-- What you should do --
Put the lines running from the start of the material through the line containing "v(75, -90) *" into a Markdown table with the columns Row and Line, leaving out blank lines.

-- Dataset items --
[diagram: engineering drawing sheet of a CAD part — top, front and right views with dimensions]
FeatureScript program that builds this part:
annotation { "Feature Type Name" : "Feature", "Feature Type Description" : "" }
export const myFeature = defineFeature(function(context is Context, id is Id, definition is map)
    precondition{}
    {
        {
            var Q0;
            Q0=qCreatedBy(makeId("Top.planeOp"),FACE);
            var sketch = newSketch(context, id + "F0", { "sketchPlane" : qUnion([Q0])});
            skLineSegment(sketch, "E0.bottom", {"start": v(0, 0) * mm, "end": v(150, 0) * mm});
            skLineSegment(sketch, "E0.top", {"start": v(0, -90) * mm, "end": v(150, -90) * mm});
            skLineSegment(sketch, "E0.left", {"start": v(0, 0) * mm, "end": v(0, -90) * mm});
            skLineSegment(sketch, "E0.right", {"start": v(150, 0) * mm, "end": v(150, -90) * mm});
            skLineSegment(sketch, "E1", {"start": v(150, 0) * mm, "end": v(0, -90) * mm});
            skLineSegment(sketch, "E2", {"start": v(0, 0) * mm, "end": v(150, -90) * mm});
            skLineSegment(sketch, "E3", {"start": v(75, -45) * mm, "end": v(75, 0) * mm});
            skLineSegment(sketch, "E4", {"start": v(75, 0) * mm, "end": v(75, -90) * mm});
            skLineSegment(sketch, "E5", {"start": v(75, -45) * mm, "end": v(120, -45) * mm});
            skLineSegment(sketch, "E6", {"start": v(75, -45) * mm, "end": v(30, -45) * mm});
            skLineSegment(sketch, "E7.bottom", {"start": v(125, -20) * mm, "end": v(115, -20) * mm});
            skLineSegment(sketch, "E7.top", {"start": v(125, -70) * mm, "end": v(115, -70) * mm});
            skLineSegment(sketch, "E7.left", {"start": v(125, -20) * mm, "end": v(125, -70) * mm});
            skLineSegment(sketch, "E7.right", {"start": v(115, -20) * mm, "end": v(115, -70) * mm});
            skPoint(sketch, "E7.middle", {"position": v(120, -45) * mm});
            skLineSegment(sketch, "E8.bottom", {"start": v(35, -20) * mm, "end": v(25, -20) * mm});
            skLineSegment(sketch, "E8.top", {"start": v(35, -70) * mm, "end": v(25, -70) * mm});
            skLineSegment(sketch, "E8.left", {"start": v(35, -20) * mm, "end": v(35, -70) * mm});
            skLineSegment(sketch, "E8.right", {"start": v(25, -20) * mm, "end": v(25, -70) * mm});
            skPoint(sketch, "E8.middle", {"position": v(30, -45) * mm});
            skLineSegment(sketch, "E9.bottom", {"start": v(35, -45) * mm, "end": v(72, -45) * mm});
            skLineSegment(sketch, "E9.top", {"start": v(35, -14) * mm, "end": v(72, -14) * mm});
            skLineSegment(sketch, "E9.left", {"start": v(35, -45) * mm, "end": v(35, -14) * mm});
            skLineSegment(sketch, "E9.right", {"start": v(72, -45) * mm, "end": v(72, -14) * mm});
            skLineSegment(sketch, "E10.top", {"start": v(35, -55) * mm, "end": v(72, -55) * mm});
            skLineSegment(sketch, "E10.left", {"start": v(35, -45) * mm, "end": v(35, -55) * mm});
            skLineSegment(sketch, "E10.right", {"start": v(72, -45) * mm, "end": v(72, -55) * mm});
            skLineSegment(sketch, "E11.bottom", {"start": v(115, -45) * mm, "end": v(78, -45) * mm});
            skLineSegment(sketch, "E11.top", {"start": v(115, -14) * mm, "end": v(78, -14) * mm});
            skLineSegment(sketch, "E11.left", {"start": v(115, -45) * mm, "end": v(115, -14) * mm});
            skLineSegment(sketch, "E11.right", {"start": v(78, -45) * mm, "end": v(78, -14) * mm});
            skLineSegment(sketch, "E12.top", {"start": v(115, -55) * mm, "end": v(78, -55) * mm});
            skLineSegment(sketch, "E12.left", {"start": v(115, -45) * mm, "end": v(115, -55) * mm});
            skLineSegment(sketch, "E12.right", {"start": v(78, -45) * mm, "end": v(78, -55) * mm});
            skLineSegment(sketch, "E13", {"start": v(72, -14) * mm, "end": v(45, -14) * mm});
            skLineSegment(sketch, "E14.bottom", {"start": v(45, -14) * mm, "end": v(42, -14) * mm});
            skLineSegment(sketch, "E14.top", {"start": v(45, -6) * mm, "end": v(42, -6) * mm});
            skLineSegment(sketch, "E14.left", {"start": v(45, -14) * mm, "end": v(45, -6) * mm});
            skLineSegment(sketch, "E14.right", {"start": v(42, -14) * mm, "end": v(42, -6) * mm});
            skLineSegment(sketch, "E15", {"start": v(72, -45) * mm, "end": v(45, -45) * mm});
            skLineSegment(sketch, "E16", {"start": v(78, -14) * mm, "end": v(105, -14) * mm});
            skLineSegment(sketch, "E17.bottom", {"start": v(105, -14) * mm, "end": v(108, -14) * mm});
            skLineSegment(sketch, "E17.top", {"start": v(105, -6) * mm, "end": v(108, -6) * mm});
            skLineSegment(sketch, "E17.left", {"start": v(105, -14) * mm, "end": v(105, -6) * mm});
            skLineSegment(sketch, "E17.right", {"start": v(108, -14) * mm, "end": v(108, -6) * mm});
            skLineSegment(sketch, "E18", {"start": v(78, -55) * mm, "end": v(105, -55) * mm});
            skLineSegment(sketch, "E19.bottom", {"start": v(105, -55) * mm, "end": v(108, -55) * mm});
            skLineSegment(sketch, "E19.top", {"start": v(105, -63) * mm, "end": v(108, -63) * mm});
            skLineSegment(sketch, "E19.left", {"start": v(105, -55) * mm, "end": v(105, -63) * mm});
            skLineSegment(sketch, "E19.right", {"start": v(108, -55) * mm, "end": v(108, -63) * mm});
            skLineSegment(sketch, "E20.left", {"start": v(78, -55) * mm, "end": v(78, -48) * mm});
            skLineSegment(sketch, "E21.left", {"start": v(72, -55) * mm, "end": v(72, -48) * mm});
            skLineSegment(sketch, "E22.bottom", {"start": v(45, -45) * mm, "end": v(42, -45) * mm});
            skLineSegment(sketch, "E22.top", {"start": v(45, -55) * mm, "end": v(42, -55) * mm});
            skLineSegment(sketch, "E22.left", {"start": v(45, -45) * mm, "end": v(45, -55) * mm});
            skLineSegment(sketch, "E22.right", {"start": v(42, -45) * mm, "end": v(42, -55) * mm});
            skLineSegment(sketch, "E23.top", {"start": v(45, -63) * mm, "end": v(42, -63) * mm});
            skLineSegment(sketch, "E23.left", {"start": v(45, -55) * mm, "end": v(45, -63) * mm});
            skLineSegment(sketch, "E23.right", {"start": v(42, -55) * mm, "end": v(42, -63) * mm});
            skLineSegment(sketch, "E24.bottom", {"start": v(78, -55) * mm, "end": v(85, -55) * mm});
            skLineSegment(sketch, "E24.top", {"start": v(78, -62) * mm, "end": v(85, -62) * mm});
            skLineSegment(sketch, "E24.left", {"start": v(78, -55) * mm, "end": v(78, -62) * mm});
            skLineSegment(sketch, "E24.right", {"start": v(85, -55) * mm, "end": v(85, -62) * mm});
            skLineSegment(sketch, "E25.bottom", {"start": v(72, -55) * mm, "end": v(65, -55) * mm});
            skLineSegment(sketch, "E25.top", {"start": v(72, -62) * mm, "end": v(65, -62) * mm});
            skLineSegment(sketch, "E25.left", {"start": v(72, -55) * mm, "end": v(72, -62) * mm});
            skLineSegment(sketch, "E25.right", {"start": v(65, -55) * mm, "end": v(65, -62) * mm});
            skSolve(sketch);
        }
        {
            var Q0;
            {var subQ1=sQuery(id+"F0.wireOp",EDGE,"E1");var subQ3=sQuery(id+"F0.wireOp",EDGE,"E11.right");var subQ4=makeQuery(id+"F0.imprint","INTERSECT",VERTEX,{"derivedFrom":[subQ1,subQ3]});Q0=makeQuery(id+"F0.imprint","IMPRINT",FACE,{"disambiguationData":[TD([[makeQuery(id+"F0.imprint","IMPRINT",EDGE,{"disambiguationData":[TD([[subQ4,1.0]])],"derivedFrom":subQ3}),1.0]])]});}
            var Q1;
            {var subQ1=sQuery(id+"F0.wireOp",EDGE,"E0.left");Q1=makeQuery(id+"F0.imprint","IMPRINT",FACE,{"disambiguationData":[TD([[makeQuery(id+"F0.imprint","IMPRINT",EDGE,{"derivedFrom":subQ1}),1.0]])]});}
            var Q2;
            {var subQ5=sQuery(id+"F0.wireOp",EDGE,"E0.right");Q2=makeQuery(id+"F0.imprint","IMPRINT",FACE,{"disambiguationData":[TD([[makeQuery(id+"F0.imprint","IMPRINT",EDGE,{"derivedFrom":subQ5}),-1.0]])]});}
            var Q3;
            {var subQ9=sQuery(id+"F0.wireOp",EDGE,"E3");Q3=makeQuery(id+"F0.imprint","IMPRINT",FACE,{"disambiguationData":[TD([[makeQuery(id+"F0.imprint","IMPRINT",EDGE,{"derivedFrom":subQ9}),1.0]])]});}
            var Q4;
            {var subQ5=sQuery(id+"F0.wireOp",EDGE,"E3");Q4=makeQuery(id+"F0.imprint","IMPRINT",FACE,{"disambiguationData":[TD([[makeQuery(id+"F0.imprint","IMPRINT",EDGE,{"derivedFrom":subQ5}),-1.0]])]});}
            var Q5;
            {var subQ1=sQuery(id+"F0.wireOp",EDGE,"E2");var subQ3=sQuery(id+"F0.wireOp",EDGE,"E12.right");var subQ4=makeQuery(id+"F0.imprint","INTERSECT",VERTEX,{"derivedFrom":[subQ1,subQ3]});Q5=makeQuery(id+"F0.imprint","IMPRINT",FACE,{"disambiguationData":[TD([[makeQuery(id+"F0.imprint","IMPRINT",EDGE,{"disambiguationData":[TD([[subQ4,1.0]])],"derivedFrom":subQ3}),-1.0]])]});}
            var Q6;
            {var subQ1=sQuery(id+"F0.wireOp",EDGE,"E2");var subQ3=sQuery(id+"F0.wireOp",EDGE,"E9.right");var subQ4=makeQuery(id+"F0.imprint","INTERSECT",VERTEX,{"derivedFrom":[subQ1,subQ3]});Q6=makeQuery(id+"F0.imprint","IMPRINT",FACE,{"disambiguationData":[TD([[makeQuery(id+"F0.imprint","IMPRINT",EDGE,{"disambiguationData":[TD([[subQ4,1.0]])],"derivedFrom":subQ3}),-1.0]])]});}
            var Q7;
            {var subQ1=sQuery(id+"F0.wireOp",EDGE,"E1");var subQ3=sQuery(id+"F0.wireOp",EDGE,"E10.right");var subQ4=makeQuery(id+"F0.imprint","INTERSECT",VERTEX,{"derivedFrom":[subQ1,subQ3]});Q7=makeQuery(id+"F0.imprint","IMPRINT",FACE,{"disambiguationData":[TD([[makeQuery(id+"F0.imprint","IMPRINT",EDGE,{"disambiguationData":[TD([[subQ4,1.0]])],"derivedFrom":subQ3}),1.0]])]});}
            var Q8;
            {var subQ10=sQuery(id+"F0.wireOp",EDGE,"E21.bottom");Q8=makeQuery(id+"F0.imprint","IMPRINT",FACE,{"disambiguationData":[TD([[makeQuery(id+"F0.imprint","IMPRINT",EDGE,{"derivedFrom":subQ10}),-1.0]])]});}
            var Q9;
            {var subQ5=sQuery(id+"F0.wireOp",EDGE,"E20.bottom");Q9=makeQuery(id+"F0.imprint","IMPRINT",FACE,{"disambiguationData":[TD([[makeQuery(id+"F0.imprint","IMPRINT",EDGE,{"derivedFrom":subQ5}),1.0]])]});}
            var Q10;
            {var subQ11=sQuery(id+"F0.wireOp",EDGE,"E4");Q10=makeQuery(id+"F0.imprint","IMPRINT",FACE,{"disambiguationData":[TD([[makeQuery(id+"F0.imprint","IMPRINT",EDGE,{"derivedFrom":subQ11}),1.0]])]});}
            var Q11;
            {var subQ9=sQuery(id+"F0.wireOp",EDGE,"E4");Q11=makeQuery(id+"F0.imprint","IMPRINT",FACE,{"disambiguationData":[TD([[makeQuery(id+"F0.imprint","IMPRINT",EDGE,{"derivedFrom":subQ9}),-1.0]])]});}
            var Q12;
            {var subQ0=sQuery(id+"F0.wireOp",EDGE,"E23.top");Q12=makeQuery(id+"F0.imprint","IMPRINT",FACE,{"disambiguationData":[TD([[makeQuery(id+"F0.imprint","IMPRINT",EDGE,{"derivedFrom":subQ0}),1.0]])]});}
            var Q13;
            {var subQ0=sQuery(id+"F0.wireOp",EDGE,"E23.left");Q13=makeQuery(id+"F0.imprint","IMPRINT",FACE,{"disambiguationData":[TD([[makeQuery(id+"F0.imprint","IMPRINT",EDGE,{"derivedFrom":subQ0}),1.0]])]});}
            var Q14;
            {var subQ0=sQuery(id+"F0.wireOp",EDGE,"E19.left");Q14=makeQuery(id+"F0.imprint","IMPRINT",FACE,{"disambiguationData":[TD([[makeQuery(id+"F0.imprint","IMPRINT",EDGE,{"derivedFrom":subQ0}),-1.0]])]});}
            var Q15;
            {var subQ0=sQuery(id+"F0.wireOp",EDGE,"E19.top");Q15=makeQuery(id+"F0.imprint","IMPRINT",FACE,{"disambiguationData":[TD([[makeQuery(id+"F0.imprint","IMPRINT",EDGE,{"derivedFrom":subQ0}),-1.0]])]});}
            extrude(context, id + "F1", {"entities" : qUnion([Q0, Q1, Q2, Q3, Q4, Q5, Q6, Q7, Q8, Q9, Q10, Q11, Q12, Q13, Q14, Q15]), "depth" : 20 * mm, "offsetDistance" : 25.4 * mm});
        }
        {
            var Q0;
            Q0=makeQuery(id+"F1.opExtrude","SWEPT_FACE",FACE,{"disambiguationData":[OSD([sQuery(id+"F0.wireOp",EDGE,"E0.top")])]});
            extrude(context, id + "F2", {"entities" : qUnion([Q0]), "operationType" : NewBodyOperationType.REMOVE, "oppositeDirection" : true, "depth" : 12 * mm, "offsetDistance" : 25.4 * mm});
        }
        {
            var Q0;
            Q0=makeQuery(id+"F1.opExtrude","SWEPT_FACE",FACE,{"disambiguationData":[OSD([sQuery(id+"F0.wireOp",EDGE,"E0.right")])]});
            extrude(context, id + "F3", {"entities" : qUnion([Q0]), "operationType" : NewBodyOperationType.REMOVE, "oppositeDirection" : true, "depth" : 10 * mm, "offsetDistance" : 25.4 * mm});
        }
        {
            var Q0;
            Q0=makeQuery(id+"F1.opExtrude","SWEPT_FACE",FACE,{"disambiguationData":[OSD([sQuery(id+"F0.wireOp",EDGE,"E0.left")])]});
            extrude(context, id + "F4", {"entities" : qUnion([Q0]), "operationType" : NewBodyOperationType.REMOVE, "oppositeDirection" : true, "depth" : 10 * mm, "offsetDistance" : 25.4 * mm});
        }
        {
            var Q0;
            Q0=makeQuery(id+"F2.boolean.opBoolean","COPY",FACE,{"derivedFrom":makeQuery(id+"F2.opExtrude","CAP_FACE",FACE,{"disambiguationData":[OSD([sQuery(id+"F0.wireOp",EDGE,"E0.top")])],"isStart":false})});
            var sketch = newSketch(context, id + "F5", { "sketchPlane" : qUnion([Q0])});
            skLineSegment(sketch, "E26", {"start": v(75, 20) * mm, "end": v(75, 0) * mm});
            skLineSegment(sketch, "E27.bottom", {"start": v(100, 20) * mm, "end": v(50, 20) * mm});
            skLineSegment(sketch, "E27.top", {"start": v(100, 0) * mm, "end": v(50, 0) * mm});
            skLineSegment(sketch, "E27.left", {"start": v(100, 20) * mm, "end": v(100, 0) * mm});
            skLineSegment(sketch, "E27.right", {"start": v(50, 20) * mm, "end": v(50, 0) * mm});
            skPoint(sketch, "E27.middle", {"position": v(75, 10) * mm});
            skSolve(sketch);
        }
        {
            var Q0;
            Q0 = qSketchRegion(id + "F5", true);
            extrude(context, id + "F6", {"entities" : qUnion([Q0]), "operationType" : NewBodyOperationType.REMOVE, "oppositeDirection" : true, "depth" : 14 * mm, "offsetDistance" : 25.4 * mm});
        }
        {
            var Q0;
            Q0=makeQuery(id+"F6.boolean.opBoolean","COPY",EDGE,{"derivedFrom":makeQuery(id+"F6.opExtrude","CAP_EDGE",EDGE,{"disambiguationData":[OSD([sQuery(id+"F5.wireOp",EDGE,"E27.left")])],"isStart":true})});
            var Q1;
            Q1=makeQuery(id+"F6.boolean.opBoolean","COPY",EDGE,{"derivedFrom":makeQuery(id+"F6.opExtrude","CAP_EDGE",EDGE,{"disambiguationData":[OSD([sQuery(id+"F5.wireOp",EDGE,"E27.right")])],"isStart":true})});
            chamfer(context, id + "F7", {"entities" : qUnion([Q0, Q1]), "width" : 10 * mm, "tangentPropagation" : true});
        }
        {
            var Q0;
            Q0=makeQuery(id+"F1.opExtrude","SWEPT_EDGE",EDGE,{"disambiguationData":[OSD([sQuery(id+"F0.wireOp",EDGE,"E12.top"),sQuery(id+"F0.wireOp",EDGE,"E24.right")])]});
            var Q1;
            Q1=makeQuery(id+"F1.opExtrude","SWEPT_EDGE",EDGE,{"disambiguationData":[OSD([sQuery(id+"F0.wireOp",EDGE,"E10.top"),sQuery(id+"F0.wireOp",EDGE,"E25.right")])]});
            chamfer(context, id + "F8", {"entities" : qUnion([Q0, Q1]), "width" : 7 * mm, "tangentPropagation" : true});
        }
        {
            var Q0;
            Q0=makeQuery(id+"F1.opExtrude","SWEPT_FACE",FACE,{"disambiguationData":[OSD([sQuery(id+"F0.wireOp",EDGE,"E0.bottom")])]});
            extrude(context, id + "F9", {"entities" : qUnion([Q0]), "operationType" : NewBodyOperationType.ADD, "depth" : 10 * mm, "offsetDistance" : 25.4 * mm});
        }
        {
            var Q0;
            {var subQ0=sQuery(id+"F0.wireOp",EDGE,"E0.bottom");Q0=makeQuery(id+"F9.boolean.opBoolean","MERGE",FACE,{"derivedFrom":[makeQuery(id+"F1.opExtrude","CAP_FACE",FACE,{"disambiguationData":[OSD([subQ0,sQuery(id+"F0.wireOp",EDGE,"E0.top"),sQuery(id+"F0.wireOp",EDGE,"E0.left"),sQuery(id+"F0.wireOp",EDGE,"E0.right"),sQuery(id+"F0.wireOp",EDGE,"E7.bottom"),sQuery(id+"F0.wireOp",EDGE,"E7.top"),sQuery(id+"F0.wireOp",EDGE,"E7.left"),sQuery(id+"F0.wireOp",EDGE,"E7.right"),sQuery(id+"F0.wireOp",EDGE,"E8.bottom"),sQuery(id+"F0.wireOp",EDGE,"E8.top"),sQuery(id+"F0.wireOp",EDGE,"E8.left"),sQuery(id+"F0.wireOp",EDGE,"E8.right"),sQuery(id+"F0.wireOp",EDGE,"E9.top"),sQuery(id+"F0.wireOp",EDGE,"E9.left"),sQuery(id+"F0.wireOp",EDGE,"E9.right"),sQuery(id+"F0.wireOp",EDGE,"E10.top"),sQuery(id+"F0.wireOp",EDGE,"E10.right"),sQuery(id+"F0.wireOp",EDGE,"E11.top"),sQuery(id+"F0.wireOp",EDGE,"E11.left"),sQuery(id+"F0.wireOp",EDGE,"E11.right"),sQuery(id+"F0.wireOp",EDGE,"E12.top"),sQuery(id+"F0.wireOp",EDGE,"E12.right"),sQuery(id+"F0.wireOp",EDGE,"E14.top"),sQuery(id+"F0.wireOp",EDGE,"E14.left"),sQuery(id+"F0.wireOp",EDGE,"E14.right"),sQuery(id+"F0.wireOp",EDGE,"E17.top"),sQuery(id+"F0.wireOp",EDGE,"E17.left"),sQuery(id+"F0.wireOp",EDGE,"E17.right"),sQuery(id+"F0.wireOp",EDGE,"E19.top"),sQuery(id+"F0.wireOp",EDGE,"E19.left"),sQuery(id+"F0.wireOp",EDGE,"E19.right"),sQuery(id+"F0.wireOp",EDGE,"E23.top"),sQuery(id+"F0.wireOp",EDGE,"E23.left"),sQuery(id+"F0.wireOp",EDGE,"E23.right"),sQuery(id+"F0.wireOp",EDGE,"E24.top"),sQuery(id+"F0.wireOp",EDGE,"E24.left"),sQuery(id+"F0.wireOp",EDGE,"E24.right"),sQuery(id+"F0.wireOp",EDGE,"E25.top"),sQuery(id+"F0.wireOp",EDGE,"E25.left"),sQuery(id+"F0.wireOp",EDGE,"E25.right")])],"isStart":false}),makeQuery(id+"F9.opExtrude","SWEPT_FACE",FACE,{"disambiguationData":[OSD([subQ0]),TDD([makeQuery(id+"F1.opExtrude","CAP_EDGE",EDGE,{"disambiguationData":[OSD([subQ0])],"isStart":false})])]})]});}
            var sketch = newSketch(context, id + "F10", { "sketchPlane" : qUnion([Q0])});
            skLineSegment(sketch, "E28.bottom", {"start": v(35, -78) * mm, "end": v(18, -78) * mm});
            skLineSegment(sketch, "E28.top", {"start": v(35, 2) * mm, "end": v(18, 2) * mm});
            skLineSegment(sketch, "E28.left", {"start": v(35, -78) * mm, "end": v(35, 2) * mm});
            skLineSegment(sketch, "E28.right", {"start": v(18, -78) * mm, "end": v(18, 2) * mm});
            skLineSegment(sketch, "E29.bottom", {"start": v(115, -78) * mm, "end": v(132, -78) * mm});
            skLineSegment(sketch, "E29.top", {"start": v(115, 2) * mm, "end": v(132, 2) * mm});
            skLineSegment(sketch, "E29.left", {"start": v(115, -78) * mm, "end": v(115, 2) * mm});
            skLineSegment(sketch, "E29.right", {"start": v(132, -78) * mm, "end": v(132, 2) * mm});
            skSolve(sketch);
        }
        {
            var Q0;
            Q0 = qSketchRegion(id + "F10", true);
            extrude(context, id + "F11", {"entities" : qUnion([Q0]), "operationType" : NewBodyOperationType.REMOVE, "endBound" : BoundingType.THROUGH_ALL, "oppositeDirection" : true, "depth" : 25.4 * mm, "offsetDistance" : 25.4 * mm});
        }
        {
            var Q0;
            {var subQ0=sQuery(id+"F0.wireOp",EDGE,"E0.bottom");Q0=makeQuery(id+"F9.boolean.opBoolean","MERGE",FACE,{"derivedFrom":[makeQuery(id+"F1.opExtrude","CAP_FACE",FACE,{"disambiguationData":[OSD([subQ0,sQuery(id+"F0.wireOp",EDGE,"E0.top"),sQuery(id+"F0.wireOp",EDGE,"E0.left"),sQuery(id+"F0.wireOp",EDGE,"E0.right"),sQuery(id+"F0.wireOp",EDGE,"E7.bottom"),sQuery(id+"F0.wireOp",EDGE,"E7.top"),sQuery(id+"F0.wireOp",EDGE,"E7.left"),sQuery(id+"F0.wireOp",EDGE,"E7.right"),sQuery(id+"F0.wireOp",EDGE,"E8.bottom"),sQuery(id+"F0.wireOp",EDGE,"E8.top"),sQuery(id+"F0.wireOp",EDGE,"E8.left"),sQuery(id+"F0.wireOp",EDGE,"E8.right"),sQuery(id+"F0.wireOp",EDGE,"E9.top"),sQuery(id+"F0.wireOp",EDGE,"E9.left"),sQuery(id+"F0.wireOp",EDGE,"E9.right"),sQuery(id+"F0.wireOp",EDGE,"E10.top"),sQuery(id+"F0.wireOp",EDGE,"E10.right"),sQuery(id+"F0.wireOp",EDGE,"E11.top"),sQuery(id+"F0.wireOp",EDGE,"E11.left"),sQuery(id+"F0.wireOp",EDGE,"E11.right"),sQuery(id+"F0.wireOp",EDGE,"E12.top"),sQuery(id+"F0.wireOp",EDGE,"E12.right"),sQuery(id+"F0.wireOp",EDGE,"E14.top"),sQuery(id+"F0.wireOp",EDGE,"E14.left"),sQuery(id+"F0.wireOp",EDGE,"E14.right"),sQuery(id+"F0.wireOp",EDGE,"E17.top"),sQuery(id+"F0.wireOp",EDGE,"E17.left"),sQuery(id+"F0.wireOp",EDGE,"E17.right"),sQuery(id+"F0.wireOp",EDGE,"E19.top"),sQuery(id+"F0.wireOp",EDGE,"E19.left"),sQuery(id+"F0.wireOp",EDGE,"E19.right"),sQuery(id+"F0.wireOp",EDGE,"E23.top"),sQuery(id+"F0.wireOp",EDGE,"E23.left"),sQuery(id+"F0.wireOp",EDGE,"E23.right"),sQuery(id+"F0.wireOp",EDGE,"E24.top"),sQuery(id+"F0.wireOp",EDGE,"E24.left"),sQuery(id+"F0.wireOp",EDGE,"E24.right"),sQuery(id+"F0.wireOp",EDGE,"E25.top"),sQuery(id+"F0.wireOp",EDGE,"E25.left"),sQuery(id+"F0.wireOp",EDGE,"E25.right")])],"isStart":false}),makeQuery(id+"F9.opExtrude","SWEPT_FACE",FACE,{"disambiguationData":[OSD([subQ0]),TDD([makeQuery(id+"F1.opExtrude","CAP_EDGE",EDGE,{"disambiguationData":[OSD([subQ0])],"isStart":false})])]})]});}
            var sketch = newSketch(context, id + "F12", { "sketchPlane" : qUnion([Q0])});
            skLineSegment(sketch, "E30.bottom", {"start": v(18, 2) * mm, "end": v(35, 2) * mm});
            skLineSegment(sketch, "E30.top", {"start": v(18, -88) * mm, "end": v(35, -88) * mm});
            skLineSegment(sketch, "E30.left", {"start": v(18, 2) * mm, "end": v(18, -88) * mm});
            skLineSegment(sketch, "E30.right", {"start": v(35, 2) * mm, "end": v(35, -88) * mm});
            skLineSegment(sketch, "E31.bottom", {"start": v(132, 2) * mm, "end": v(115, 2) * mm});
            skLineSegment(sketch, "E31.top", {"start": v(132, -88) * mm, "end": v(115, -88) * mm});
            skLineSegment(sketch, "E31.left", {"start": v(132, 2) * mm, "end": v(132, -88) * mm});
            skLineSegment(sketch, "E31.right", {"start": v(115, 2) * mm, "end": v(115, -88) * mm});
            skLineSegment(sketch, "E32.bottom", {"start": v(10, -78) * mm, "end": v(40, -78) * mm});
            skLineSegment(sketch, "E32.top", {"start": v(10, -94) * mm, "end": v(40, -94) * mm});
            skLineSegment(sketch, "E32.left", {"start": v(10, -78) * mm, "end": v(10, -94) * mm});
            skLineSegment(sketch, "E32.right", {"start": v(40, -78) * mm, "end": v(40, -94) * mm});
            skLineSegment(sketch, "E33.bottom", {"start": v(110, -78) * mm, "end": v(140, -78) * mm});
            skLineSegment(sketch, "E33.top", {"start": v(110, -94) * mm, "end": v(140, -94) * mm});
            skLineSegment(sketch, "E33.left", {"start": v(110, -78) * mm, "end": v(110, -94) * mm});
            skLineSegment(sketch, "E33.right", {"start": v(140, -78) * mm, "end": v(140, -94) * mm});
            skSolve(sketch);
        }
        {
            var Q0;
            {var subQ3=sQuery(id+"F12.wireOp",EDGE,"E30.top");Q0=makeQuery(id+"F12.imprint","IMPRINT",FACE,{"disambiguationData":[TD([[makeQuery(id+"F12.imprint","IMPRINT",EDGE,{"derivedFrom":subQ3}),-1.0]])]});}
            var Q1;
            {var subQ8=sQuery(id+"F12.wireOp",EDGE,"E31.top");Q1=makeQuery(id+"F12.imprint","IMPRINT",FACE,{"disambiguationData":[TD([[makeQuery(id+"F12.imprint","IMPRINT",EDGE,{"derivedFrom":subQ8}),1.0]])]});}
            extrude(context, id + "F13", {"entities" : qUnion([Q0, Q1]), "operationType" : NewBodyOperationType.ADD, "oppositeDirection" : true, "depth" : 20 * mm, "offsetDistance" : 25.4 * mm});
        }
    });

-- Exercise output --
| Row | Line |
|---|---|
| 1 | [diagram: engineering drawing sheet of a CAD part — top, front and right views with dimensions] |
| 2 | FeatureScript program that builds this part: |
| 3 | annotation { "Feature Type Name" : "Feature", "Feature Type Description" : "" } |
| 4 | export const myFeature = defineFeature(function(context is Context, id is Id, definition is map) |
| 5 |     precondition{} |
| 6 |     { |
| 7 |         { |
| 8 |             var Q0; |
| 9 |             Q0=qCreatedBy(makeId("Top.planeOp"),FACE); |
| 10 |             var sketch = newSketch(context, id + "F0", { "sketchPlane" : qUnion([Q0])}); |
| 11 |             skLineSegment(sketch, "E0.bottom", {"start": v(0, 0) * mm, "end": v(150, 0) * mm}); |
| 12 |             skLineSegment(sketch, "E0.top", {"start": v(0, -90) * mm, "end": v(150, -90) * mm}); |
| 13 |             skLineSegment(sketch, "E0.left", {"start": v(0, 0) * mm, "end": v(0, -90) * mm}); |
| 14 |             skLineSegment(sketch, "E0.right", {"start": v(150, 0) * mm, "end": v(150, -90) * mm}); |
| 15 |             skLineSegment(sketch, "E1", {"start": v(150, 0) * mm, "end": v(0, -90) * mm}); |
| 16 |             skLineSegment(sketch, "E2", {"start": v(0, 0) * mm, "end": v(150, -90) * mm}); |
| 17 |             skLineSegment(sketch, "E3", {"start": v(75, -45) * mm, "end": v(75, 0) * mm}); |
| 18 |             skLineSegment(sketch, "E4", {"start": v(75, 0) * mm, "end": v(75, -90) * mm}); |